Unite has written to Lord Adonis, the transport secretary, urging him to make BA prove all steps have been taken to ensure the “fast-tracked stand-ins” have cleared national security checks in the UK and the airline’s destination countries.
“Unite has grave concerns that BA’s threat to break any lawful strike by deploying up to 1,000 fast-tracked, under-trained volunteers as crew during a dispute places not just our national carrier’s reputation for quality at risk, but will jeopardise the UK’s reputation as a place where the standards governing air passenger transport are respected and upheld,” the union letter said.
Because BA has had so much forewarning of the strike, it has been able to arrange more than 20 charter aircraft and crew, as well as nearly 6,000 volunteers, to help keep flights operating in the event of a strike. The airline says 1,000 volunteers have now been trained as cabin crew and more will be trained if industrial action is prolonged.
This is a small number compared with the 11,500 cabin crew BA has at its main base of Heathrow, however, and the airline only expects to be able to keep 43 per cent of its daily flights unaffected from Saturday, when a three-day stoppage is due to start. Another four-day strike is due to start from the following Saturday, March 27.
The union claimed it had learnt that strike-breaking crew would board flights as paying passengers and only start working as crew once in the air, thereby avoiding working visas.
A BA spokesman said this was not the case and all proper visas and security vetting had been carried out.
“We have clearly gone through all the security checks. We would not allow crew to fly if they were breaking the law, there is no doubt about that,” he said.
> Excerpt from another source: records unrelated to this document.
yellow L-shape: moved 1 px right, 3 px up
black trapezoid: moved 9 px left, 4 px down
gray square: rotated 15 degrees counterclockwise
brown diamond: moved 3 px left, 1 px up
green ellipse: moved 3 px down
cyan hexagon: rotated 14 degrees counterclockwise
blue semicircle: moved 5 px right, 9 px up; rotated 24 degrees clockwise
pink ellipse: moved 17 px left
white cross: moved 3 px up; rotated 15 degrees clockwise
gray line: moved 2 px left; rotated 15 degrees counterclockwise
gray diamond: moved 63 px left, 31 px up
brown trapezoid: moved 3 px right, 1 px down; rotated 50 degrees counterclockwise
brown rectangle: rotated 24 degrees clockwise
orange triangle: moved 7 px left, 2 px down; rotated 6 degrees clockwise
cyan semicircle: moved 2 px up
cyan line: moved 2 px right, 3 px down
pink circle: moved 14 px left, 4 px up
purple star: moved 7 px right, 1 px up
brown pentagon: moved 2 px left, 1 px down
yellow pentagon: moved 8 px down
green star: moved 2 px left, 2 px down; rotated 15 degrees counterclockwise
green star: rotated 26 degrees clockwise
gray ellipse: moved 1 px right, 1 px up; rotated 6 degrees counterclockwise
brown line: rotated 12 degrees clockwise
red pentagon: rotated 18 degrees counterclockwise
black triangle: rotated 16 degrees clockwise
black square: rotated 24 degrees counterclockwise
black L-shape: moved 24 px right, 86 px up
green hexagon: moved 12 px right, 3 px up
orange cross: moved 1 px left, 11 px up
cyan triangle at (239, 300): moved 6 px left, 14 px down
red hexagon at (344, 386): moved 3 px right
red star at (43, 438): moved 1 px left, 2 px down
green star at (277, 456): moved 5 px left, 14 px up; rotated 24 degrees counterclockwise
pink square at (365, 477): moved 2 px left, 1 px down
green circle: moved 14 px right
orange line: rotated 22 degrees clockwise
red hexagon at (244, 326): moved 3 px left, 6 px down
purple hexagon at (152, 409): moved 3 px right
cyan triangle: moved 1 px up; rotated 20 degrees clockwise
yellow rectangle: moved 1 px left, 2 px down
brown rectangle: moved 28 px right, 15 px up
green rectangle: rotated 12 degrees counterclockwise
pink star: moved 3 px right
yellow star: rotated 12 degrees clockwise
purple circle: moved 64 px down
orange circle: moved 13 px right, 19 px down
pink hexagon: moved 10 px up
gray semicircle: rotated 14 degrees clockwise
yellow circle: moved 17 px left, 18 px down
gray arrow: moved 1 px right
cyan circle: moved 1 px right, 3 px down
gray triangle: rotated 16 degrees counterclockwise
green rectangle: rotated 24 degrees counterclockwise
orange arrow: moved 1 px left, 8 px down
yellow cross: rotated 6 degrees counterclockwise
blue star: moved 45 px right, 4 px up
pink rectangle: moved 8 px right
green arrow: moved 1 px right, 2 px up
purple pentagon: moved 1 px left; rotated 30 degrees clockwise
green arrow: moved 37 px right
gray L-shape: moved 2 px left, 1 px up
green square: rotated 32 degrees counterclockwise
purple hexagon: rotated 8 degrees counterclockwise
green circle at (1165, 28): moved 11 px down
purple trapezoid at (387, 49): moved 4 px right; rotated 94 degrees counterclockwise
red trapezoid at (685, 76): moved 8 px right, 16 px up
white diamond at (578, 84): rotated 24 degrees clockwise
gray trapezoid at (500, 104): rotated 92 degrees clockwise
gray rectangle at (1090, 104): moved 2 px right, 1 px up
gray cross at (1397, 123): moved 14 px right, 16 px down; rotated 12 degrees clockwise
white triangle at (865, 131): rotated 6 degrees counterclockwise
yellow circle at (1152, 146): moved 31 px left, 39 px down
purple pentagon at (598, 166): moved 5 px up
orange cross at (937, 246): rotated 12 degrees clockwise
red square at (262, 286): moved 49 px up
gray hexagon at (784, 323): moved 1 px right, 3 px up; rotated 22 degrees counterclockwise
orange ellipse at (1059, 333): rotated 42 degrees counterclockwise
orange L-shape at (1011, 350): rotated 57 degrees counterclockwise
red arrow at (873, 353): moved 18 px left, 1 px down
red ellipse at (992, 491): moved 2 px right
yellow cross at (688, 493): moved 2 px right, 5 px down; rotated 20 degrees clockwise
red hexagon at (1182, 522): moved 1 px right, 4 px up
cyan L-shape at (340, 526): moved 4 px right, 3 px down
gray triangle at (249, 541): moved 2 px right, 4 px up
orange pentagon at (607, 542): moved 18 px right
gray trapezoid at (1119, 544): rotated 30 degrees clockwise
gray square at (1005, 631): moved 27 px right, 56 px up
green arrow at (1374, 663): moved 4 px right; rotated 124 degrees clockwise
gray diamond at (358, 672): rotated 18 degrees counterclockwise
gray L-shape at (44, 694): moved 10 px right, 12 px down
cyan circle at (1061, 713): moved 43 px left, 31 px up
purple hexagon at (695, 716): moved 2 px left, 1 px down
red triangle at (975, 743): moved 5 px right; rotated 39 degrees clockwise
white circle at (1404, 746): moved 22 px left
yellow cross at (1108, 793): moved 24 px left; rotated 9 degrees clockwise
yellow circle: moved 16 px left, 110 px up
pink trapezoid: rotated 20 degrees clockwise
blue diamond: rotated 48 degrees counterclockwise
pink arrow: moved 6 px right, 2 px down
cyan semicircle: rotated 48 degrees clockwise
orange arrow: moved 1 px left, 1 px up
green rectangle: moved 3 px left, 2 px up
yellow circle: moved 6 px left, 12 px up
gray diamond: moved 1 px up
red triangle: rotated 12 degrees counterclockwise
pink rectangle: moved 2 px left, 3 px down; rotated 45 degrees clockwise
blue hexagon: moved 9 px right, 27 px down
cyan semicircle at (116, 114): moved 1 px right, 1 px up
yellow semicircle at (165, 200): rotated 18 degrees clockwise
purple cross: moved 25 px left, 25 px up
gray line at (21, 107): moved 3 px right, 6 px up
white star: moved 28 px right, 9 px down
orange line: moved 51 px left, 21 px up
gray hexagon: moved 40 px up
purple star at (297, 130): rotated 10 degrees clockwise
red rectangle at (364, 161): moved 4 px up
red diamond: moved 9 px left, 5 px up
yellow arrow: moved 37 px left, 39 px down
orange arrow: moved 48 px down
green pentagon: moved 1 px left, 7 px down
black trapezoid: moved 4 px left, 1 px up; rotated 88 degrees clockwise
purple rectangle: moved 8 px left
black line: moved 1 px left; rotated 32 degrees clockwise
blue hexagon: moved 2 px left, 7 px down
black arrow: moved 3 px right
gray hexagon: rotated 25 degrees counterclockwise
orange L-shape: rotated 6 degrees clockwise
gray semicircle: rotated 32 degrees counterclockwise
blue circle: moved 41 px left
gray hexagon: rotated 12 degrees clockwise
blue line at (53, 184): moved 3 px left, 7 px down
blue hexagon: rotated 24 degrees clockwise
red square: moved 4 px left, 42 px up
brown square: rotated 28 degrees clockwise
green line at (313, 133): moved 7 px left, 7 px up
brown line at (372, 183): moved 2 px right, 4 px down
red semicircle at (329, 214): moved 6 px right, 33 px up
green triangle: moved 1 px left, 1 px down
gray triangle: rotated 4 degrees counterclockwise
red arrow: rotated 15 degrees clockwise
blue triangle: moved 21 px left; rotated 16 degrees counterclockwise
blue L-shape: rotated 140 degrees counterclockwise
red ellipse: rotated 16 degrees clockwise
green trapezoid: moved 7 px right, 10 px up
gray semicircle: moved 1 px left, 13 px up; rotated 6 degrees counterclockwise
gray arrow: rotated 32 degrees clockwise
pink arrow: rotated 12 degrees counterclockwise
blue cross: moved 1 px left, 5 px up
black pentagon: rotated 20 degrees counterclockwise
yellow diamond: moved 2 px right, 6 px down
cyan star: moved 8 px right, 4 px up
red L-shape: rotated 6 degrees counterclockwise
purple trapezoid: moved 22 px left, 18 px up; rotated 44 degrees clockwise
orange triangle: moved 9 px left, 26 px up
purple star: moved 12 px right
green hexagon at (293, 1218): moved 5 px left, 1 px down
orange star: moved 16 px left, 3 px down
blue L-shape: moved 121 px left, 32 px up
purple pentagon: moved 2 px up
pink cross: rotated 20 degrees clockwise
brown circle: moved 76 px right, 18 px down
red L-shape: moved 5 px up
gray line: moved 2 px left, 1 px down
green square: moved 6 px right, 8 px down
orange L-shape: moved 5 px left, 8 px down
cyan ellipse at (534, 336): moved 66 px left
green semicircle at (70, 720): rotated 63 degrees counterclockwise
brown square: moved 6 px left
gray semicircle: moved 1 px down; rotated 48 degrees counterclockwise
He also said crew would board in uniform and passengers would not notice any difference between volunteers and normal crew.
Unite again called on BA to table the offer to crew that it withdrew last week after the union announced strike dates in the dispute, which centres on BA’s move last year to remove at least one cabin crew position from most long-distance flights.
The cuts came as nearly 1,000 cabin crew took up the airline’s offer of voluntary redundancy. Another 3,000 went part-time. Under the offer it made last week, BA would have reinstated 184 positions. Unite wanted 700 jobs put back.